Dataset entries
▬▬▬▬▬▬▬▬▬▬
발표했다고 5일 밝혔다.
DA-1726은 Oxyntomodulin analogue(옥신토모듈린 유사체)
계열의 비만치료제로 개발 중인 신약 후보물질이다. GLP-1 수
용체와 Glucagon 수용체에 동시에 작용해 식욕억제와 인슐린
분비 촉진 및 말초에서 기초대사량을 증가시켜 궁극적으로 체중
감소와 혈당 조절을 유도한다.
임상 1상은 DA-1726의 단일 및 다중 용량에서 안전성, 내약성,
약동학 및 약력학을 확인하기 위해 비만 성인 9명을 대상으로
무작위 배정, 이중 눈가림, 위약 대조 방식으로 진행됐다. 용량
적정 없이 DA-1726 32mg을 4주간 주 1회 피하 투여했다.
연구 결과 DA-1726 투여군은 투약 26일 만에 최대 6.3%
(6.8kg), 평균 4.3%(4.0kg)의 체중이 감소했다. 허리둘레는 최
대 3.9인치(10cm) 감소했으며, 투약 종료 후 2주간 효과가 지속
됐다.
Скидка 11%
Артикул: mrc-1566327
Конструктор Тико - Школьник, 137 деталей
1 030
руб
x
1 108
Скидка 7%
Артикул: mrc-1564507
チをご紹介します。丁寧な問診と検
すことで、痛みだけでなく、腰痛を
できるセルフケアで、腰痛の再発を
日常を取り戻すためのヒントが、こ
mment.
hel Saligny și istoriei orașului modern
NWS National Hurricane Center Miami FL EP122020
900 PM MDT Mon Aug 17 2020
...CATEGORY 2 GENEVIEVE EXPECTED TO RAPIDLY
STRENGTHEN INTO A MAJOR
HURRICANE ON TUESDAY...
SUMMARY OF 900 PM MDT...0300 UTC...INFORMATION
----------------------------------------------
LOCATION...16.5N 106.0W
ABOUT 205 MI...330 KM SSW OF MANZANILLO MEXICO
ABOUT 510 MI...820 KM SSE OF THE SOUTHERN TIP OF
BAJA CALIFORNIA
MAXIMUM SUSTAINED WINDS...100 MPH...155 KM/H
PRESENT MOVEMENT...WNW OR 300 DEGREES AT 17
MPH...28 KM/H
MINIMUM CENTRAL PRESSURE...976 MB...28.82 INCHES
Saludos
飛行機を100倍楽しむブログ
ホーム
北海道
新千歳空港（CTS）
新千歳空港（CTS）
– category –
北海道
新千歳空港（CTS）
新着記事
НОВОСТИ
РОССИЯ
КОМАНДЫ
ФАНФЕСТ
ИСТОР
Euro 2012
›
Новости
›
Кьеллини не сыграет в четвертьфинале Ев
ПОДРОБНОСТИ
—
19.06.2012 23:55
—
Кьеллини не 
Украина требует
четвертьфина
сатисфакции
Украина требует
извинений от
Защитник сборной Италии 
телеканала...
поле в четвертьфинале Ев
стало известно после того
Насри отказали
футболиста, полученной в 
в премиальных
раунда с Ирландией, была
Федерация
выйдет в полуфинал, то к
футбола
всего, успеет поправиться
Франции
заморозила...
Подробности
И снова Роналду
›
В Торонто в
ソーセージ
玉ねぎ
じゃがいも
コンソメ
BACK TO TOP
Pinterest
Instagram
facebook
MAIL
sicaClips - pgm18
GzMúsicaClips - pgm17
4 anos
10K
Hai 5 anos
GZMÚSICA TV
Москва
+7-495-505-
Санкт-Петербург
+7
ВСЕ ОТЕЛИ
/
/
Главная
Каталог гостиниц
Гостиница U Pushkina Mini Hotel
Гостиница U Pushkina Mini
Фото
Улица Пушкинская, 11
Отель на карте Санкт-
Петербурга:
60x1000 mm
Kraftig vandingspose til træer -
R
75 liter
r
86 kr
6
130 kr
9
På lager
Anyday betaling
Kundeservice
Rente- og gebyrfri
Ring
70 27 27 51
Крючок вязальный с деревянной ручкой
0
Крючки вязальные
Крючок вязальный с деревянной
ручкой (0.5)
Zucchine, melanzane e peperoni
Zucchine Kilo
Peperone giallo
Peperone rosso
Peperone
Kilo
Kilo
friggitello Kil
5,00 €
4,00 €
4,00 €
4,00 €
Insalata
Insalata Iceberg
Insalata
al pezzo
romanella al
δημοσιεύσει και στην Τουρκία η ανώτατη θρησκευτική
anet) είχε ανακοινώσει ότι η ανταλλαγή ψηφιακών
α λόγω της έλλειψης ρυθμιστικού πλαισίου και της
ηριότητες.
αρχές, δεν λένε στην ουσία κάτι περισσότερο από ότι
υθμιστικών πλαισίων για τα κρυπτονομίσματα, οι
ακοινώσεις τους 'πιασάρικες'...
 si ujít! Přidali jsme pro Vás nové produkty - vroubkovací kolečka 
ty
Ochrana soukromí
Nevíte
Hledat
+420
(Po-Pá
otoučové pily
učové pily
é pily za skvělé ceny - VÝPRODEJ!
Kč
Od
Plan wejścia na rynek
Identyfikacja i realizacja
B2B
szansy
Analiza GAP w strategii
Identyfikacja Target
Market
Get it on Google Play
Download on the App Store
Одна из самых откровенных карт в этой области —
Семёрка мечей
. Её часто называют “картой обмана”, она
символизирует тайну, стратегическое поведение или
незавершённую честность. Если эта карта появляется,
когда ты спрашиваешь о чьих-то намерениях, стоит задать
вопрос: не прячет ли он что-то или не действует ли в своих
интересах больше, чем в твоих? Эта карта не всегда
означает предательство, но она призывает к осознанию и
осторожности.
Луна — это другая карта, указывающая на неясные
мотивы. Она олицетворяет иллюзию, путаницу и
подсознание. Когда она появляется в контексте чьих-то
▬▬▬▬▬▬▬▬▬▬
**DIRECTIONS FOR THIS TASK:** Copy the listing above word for word, beginning with its first line and stopping after the line that contains "hel Saligny și istoriei orașului modern".

**EXERCISE RESPONSE:**
발표했다고 5일 밝혔다.
DA-1726은 Oxyntomodulin analogue(옥신토모듈린 유사체)
계열의 비만치료제로 개발 중인 신약 후보물질이다. GLP-1 수
용체와 Glucagon 수용체에 동시에 작용해 식욕억제와 인슐린
분비 촉진 및 말초에서 기초대사량을 증가시켜 궁극적으로 체중
감소와 혈당 조절을 유도한다.
임상 1상은 DA-1726의 단일 및 다중 용량에서 안전성, 내약성,
약동학 및 약력학을 확인하기 위해 비만 성인 9명을 대상으로
무작위 배정, 이중 눈가림, 위약 대조 방식으로 진행됐다. 용량
적정 없이 DA-1726 32mg을 4주간 주 1회 피하 투여했다.
연구 결과 DA-1726 투여군은 투약 26일 만에 최대 6.3%
(6.8kg), 평균 4.3%(4.0kg)의 체중이 감소했다. 허리둘레는 최
대 3.9인치(10cm) 감소했으며, 투약 종료 후 2주간 효과가 지속
됐다.
Скидка 11%
Артикул: mrc-1566327
Конструктор Тико - Школьник, 137 деталей
1 030
руб
x
1 108
Скидка 7%
Артикул: mrc-1564507
チをご紹介します。丁寧な問診と検
すことで、痛みだけでなく、腰痛を
できるセルフケアで、腰痛の再発を
日常を取り戻すためのヒントが、こ
mment.
hel Saligny și istoriei orașului modern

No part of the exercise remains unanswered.